Doug Pederson’s explanation of Eagles offense should raise alarm bells

NFL: SEP 20 Rams at Eagles
PHILADELPHIA, PA – SEPTEMBER 20: Philadelphia Eagles head coach Doug Pederson looks on during the game between the Los Angeles Rams and the Philadelphia Eagles on September 20, 2020 at Lincoln Financial Field in Philadelphia, PA. (Photo by Andy Lewis/Icon Sportswire)

The Eagles are in a tricky spot as they enter the quarter-mark of the NFL season. At 0-2-1, they’ve been underwhelming at just about every avenue, but none more so than the offense. Doug Pederson met with reporters on Friday and attempted to explain the team’s offensive identity. His response was…alarming.

I would define the identity as using the strength — number one, you’ve got to go off the strength, I think, of your quarterback, and then you build your plans around that. So obviously the identity, you want to be able to run the football, play-action pass, the QB movements, and then as [The Inquirer reporter] Les [Bowen] mentioned, the screens, you’ve got to mix in the screens effectively in your system. You want to be physical up front. That goes without saying.
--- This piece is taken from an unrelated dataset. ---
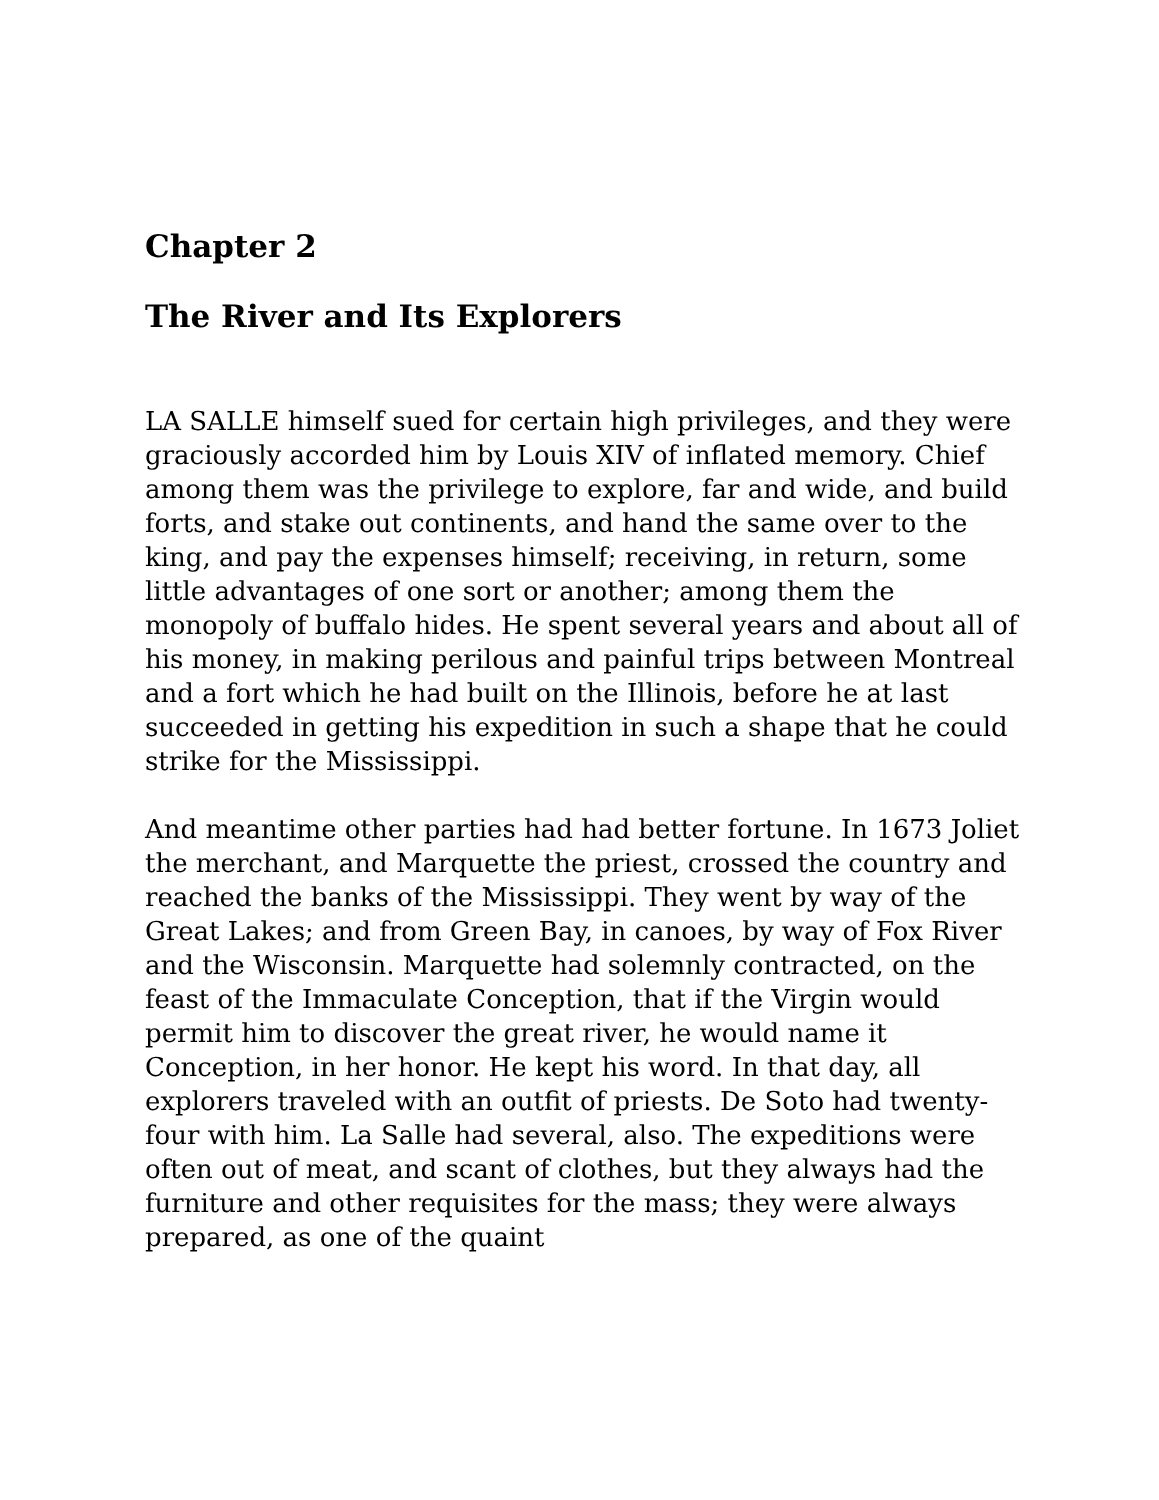Chapter 2
The River and Its Explorers
LA SALLE himself sued for certain high privileges, and they were graciously accorded him by Louis XIV of inflated memory. Chief among them was the privilege to explore, far and wide, and build forts, and stake out continents, and hand the same over to the king, and pay the expenses himself; receiving, in return, some little advantages of one sort or another; among them the monopoly of buffalo hides. He spent several years and about all of his money, in making perilous and painful trips between Montreal and a fort which he had built on the Illinois, before he at last succeeded in getting his expedition in such a shape that he could strike for the Mississippi.
And meantime other parties had had better fortune. In 1673 Joliet the merchant, and Marquette the priest, crossed the country and reached the banks of the Mississippi. They went by way of the Great Lakes; and from Green Bay, in canoes, by way of Fox River and the Wisconsin. Marquette had solemnly contracted, on the feast of the Immaculate Conception, that if the Virgin would permit him to discover the great river, he would name it Conception, in her honor. He kept his word. In that day, all explorers traveled with an outfit of priests. De Soto had twenty-four with him. La Salle had several, also. The expeditions were often out of meat, and scant of clothes, but they always had the furniture and other requisites for the mass; they were always prepared, as one of the quaint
You want to be dominant there, control the line of scrimmage, all of that, and that’s where the run game comes in. 

There’s one big problem with this explanation.

The biggest strength

“go off the strength, I think, of your quarterback, and then you build your plans around that.”

What are the strengths of Carson Wentz? Well, this season, there aren’t very many at all. Traditionally, that question is much simpler to answer. What makes Carson Wentz so lethal (typically) is his ability to put the offense on his back and make plays that just shouldn’t be possible. He’s extremely quick to diagnose coverages, shifts, and disguised looks. His post-snap reads are tremendous and even now, his issues don’t stem from mental processing, but from physical fundamentals…making the whole thing seem puzzling.
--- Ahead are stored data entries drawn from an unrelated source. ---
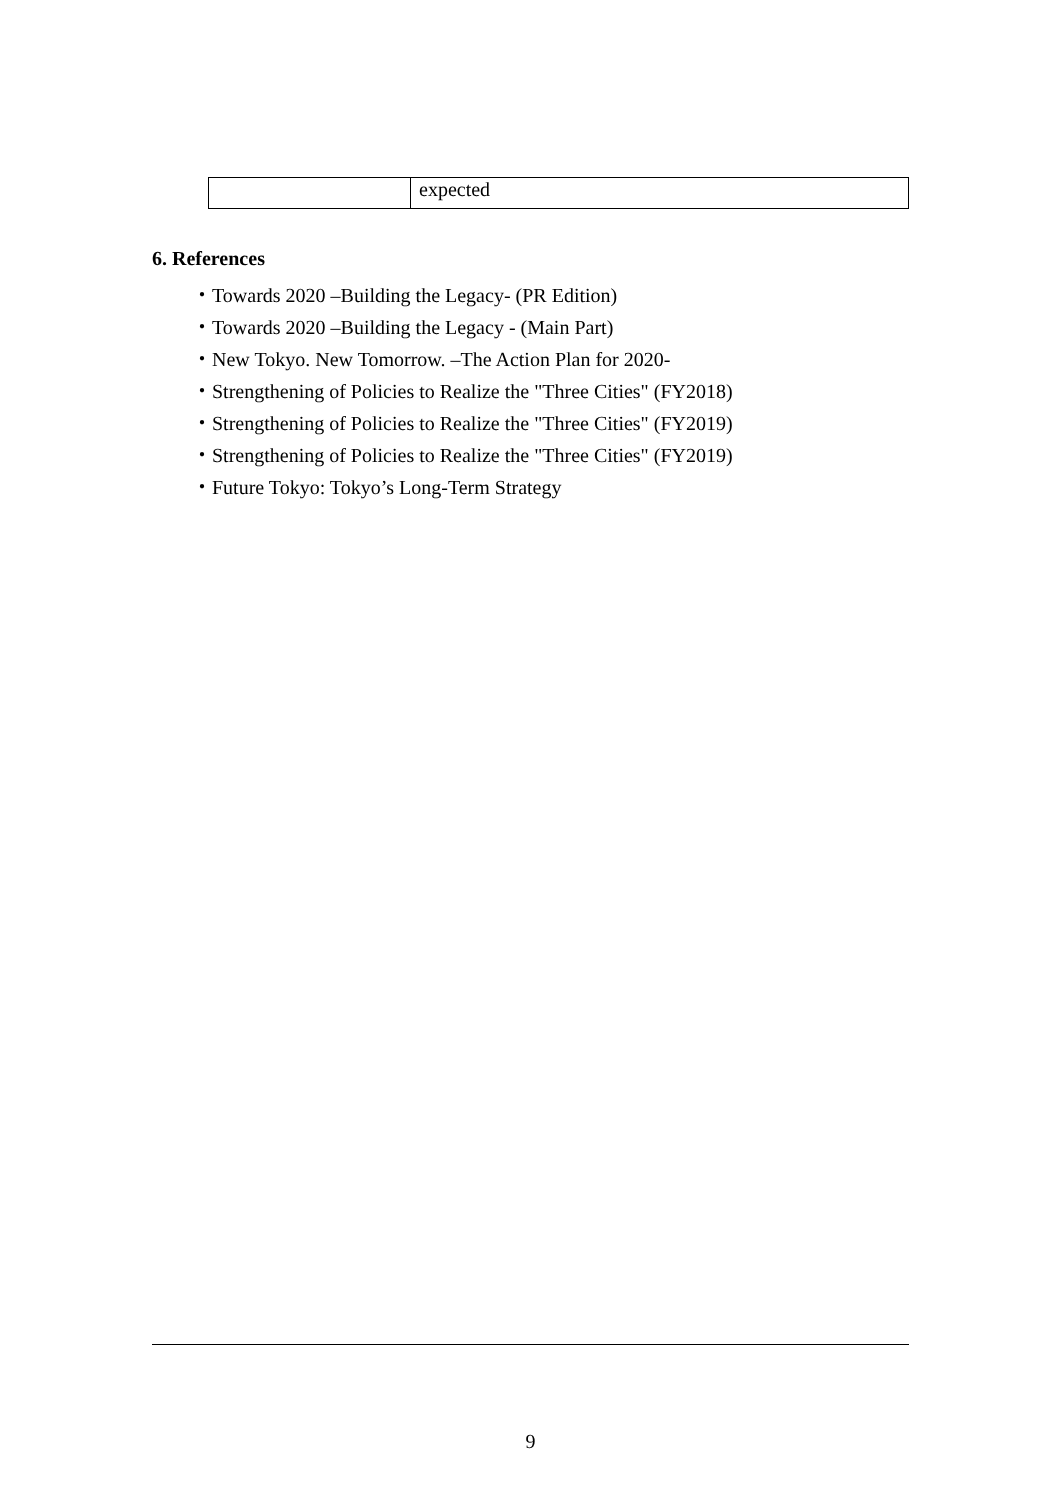| | expected |
6. References
・Towards 2020 –Building the Legacy- (PR Edition)
・Towards 2020 –Building the Legacy - (Main Part)
・New Tokyo. New Tomorrow. –The Action Plan for 2020-
・Strengthening of Policies to Realize the "Three Cities" (FY2018)
・Strengthening of Policies to Realize the "Three Cities" (FY2019)
・Strengthening of Policies to Realize the "Three Cities" (FY2019)
・Future Tokyo: Tokyo’s Long-Term Strategy
9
When outside of the pocket, Wentz is a monster. His QBR in 2019 on plays outside of the pocket was 94.4, better than Russell Wilson, Jimmy Graoppolo, Deshaun Watson, and even Patrick Mahomes. The Eagles may be running a lot of play-action, but Wentz is spending most of his time in the pocket behind a banged-up offensive line and feeling a ton of pressure.
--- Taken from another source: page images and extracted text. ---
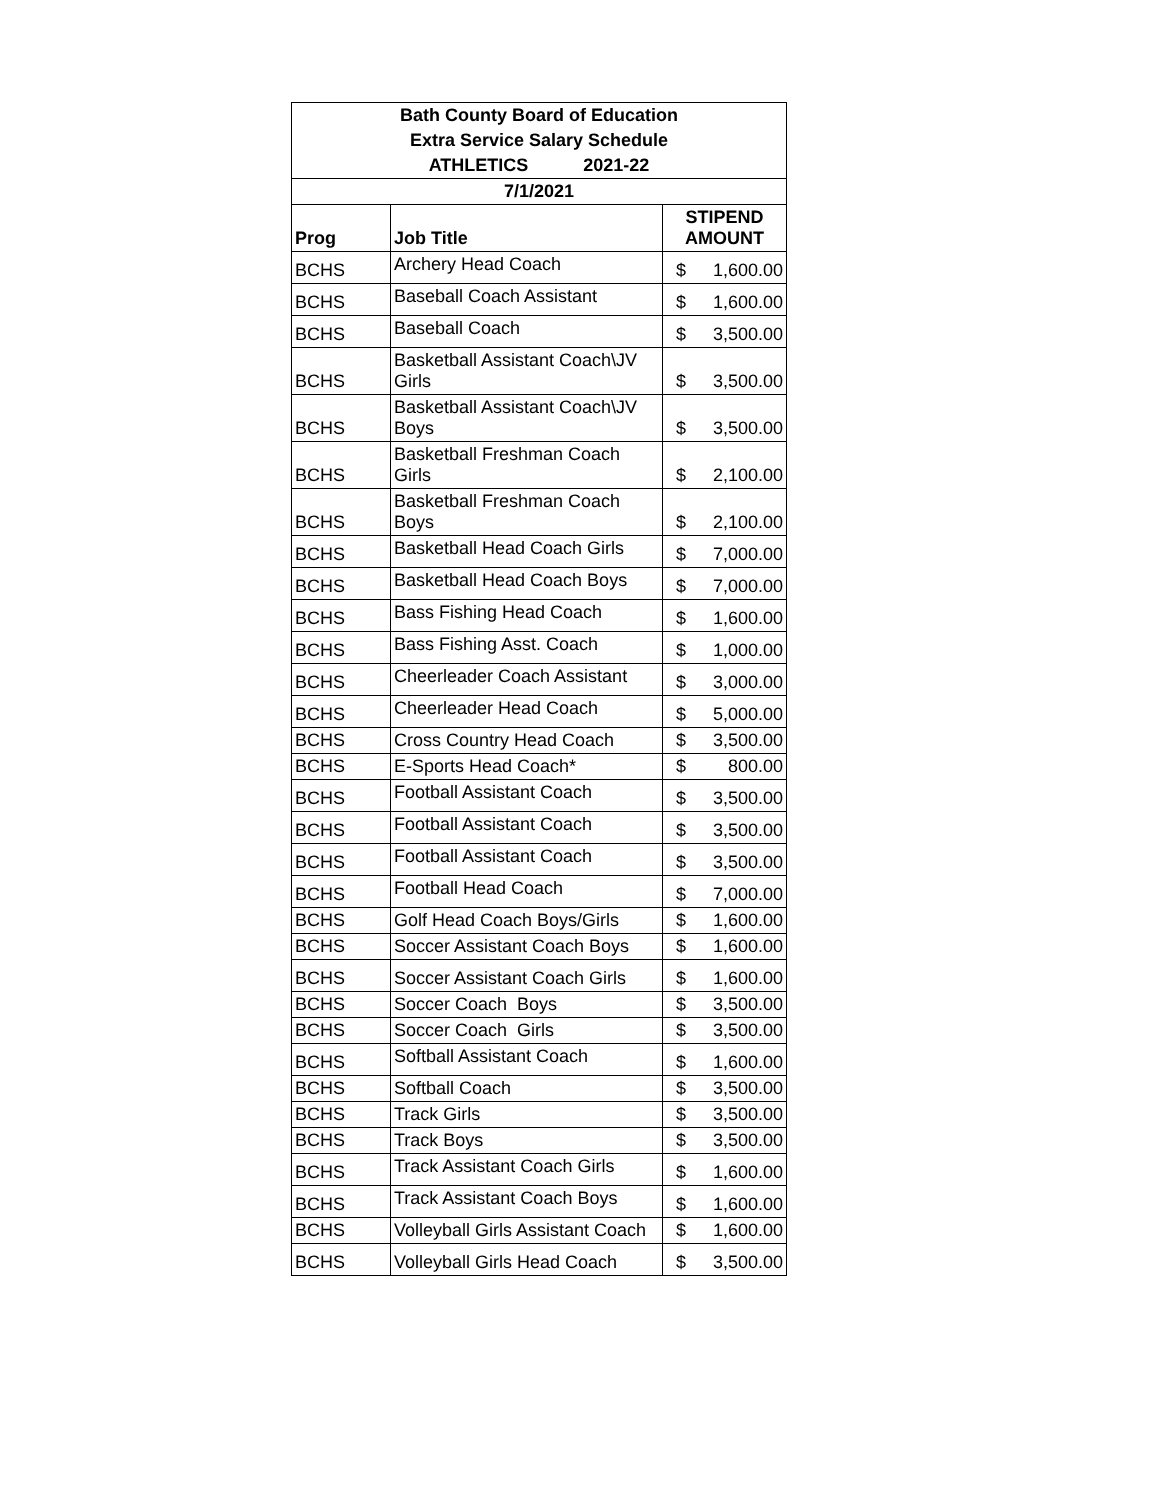| Bath County Board of Education | | | |
| Extra Service Salary Schedule | | | |
| ATHLETICS 2021-22 | | | |
| 7/1/2021 | | | |
| Prog | Job Title | STIPEND AMOUNT | |
| BCHS | Archery Head Coach | $ | 1,600.00 |
| BCHS | Baseball Coach Assistant | $ | 1,600.00 |
| BCHS | Baseball Coach | $ | 3,500.00 |
| BCHS | Basketball Assistant Coach\JV Girls | $ | 3,500.00 |
| BCHS | Basketball Assistant Coach\JV Boys | $ | 3,500.00 |
| BCHS | Basketball Freshman Coach Girls | $ | 2,100.00 |
| BCHS | Basketball Freshman Coach Boys | $ | 2,100.00 |
| BCHS | Basketball Head Coach Girls | $ | 7,000.00 |
| BCHS | Basketball Head Coach Boys | $ | 7,000.00 |
| BCHS | Bass Fishing Head Coach | $ | 1,600.00 |
| BCHS | Bass Fishing Asst. Coach | $ | 1,000.00 |
| BCHS | Cheerleader Coach Assistant | $ | 3,000.00 |
| BCHS | Cheerleader Head Coach | $ | 5,000.00 |
| BCHS | Cross Country Head Coach | $ | 3,500.00 |
| BCHS | E-Sports Head Coach* | $ | 800.00 |
| BCHS | Football Assistant Coach | $ | 3,500.00 |
| BCHS | Football Assistant Coach | $ | 3,500.00 |
| BCHS | Football Assistant Coach | $ | 3,500.00 |
| BCHS | Football Head Coach | $ | 7,000.00 |
| BCHS | Golf Head Coach Boys/Girls | $ | 1,600.00 |
| BCHS | Soccer Assistant Coach Boys | $ | 1,600.00 |
| BCHS | Soccer Assistant Coach Girls | $ | 1,600.00 |
| BCHS | Soccer Coach Boys | $ | 3,500.00 |
| BCHS | Soccer Coach Girls | $ | 3,500.00 |
| BCHS | Softball Assistant Coach | $ | 1,600.00 |
| BCHS | Softball Coach | $ | 3,500.00 |
| BCHS | Track Girls | $ | 3,500.00 |
| BCHS | Track Boys | $ | 3,500.00 |
| BCHS | Track Assistant Coach Girls | $ | 1,600.00 |
| BCHS | Track Assistant Coach Boys | $ | 1,600.00 |
| BCHS | Volleyball Girls Assistant Coach | $ | 1,600.00 |
| BCHS | Volleyball Girls Head Coach | $ | 3,500.00 |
If the offense was more tailored to Wentz’s strengths, as we expected it would be after the hirings of Rich Scangarello and Marty Mornhinweg, then we’d surely see far more sprint-out action, bootleg looks, and even something as simple as an RPO to get Wentz some leverage over defenders and a chance to take advantage of a bad defensive read, just as he did frequently in 2017. At the very least, this would help provide a rhythm.

What absolutely shouldn’t happen is a reliance on screens on 3rd-and-long, and Wentz feeling an obligation to charge out of the pocket or turn into Houdini just to stop a play collapsing in on itself. All we seem to be witnessing from the Eagles are levels concepts, screens, and play-action looks. If you combine this with a struggling Carson Wentz, it’s just asking for problems. It’s easier to admit that your star QB (for whatever reason) has regressed and needs all the help he can get, than continuously throwing him to the wolves.

Instead of an offense of mystery and explosiveness, we’re seeing one of predictability and stale play. Partly due to injuries, partly due to play-calling, partly due to Carson Wentz, and partly due to the running game stalling (poet and I didn’t know it), there just isn’t a plan in place to play to the strengths of the quarterback as much as there is a plan to desperately throw mud at the wall and hope something sticks.

The Eagles aren’t doing anything pre-snap to help Wentz, either. As of right now, they run the lowest percentage of shifts and/or motion in the entire league. What you see is what you get. And what you get is predictability.

The immediate issue is that screens/RPO’s will not work against a Shanahan offense that’s built on those very principles, meaning the Eagles are already back to the drawing board.

There’s no easy fix for this offense. No magic potion for Carson Wentz, no reset button for Doug Pederson. But pretending your offense is one thing when there is absolutely no proof of that, is the latest in a string of concerns surrounding the Eagles’ Head Coach.